I'm using text mining packages to read a group of PDF documents into plaintext, and I want to export this plaintext to a dataframe/CSV/text files (to facilitate further analysis with RTextTools)
First, I pulled PDF documents into a VCorpus using the tm package. The tm package's VCorpus object stores lists containing a "PlainTextDocument" and "TextDocument" object for metadata and plaintext. I.e. "Metadata: DocumentName1"... and the content, "The terms of X are...".
library(tm)
docs <- VCorpus(DirSource(getwd()),readerControl = list(reader = readPDF))

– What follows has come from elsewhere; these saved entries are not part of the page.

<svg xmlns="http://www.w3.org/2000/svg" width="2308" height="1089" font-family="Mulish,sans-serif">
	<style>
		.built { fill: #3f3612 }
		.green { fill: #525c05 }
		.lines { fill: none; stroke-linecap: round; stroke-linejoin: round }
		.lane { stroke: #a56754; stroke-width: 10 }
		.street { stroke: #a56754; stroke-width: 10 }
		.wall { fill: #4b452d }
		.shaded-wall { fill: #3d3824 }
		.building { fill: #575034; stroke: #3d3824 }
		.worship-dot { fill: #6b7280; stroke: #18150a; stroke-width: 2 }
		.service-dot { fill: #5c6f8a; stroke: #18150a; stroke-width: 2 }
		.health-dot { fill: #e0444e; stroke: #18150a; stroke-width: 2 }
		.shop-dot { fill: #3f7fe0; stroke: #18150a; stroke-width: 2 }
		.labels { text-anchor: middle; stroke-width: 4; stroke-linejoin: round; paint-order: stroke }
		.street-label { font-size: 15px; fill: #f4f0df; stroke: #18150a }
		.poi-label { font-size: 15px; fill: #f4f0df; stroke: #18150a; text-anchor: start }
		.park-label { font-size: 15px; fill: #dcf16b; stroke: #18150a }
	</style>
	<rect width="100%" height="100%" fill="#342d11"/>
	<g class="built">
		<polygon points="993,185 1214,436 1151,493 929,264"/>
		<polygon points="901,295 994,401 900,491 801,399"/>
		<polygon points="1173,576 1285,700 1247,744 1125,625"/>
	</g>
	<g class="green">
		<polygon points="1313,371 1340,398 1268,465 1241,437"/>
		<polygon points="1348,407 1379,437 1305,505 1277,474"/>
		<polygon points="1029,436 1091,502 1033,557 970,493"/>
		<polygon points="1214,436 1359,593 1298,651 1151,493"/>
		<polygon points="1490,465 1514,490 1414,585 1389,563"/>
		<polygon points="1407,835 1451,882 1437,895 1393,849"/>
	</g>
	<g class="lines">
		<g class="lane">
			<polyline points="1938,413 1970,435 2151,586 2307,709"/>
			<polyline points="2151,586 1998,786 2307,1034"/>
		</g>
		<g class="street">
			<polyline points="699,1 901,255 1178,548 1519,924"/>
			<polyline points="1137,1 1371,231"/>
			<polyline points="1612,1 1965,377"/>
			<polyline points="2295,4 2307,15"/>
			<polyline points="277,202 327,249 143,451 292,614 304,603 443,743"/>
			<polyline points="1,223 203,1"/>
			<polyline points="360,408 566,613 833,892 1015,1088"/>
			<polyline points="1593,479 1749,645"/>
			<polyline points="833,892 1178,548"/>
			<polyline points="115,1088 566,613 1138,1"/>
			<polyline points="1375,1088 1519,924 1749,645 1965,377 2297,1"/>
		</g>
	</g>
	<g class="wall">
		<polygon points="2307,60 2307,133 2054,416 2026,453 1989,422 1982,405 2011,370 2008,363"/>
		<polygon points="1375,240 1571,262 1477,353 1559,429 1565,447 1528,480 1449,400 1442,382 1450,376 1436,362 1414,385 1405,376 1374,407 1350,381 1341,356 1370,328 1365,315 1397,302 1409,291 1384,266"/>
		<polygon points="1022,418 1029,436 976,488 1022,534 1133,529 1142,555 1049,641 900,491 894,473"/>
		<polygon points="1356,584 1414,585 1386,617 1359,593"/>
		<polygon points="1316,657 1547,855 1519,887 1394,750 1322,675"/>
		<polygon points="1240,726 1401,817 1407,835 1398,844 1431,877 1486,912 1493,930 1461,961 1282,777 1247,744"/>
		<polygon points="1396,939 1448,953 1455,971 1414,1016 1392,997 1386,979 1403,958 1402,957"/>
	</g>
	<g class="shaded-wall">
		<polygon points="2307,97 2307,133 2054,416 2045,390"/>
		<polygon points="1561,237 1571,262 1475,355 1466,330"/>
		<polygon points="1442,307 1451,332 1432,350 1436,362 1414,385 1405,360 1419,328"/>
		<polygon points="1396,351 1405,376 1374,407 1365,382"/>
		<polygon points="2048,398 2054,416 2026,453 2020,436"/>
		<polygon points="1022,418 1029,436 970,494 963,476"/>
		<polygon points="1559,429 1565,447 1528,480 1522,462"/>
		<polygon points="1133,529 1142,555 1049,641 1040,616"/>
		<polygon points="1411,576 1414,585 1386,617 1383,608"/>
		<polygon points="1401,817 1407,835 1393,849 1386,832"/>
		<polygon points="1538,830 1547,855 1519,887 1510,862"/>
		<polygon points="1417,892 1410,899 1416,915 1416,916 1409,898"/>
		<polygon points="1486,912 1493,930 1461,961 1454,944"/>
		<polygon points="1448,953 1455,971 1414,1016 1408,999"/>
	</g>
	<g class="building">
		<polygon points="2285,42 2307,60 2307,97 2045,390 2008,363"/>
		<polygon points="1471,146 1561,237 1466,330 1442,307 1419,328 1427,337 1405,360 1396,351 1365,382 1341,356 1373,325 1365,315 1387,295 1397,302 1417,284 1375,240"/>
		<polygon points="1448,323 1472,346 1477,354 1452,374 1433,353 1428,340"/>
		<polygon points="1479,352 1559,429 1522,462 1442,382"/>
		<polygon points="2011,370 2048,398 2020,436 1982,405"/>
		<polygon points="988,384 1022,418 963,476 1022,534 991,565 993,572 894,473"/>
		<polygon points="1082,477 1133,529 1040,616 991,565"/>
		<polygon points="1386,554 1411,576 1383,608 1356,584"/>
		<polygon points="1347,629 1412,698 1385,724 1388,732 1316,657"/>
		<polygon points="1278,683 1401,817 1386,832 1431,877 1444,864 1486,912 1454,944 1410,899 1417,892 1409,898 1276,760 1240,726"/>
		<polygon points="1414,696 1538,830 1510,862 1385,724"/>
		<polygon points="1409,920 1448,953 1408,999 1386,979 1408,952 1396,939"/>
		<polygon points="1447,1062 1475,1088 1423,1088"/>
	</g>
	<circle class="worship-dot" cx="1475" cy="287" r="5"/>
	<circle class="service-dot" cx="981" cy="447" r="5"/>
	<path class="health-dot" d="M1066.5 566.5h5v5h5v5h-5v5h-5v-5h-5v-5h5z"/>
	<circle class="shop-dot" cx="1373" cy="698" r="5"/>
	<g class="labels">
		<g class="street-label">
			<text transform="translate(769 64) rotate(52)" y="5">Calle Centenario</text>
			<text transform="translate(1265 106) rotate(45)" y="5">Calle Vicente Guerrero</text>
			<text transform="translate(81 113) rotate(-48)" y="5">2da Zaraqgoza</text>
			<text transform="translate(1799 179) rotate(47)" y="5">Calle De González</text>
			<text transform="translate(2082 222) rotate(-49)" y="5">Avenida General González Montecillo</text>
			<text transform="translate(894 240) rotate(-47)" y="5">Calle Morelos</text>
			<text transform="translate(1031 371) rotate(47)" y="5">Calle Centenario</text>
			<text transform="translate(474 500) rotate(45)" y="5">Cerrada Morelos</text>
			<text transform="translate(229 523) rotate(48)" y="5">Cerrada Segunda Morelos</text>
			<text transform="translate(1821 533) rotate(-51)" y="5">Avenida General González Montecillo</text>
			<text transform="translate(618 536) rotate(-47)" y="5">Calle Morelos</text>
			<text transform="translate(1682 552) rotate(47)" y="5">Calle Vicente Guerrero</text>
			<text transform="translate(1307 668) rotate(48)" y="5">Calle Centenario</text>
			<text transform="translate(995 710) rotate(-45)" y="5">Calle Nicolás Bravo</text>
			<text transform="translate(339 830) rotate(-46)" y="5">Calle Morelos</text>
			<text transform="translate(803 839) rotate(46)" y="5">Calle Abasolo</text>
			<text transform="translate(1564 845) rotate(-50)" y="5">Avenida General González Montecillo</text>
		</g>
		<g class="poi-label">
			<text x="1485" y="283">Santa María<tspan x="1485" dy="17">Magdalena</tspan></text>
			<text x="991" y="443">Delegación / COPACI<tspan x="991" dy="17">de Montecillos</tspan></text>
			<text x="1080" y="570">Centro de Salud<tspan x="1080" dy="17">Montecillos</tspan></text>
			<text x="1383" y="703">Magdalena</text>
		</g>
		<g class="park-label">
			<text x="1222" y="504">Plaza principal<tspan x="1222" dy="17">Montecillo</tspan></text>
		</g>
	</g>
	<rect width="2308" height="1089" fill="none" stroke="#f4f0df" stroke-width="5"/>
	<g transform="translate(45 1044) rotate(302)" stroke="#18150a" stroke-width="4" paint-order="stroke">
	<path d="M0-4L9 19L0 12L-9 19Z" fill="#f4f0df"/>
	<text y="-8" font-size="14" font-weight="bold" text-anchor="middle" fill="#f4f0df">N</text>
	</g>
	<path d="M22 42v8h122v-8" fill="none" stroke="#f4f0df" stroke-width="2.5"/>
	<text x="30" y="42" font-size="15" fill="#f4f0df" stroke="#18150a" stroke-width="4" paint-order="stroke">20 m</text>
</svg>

# Creates large VCorpus containing ~700 PlainTextDocuments
# (which contain strings/character vectors)
Unclear how to process this into a dataframe, so I managed to hunt down a package with a utility function to convert it into a list of strings.
library(textreg)
strings <- convert.tm.to.character(docs)
# Converts VCorpus to large list of strings with document content
From either the VCorpus or this list of strings, I'd like to create a data frame of just one row, each containing a document's text, with column names corresponding to their original filename.
First I looked at this page, Export a list into a CSV or TXT file in R, and tried using sapply:
df <- data.frame(text = sapply(docs, as.character), stringsAsFactors = FALSE)
^Error during wrapup: arguments imply differing number of rows: 1, 5, 3, 3889, 3366
I've also found related threads (R tm package vcorpus: Error in converting corpus to data frame), but found them difficult since they tend to use simpler Corpus objects.
Is there a simpler way I can transform my list of strings or VCorpus to a dataframe, say using dplyr/tidyr/purrr?
Any suggestions on improving my hacked-together solution much appreciated.
Edit: Sample of data
Each element of my list contains a string(/chr vector) with a full document in text. For example,
strings[3]
yields this output
[16] "Table of Contents"
[17] "Page"
[18] ""
[19] "Contracting Parties"
[20] ""
[21] "5"
.
.
.
[379] "“Affiliate†means:"
[380] "(a)"
[381] ""
[382] "a company or any other entity in which any of the Parties holds, either directly or indirectly, the absolute"
[383] "majority of the votes in the shareholders’ meeting or is the holder of more than fifty percent (50%) of the rights"
[384] "and interests which confer the power of management on that company or entity, or has the power of"
[385] "management and control over such company or entity;"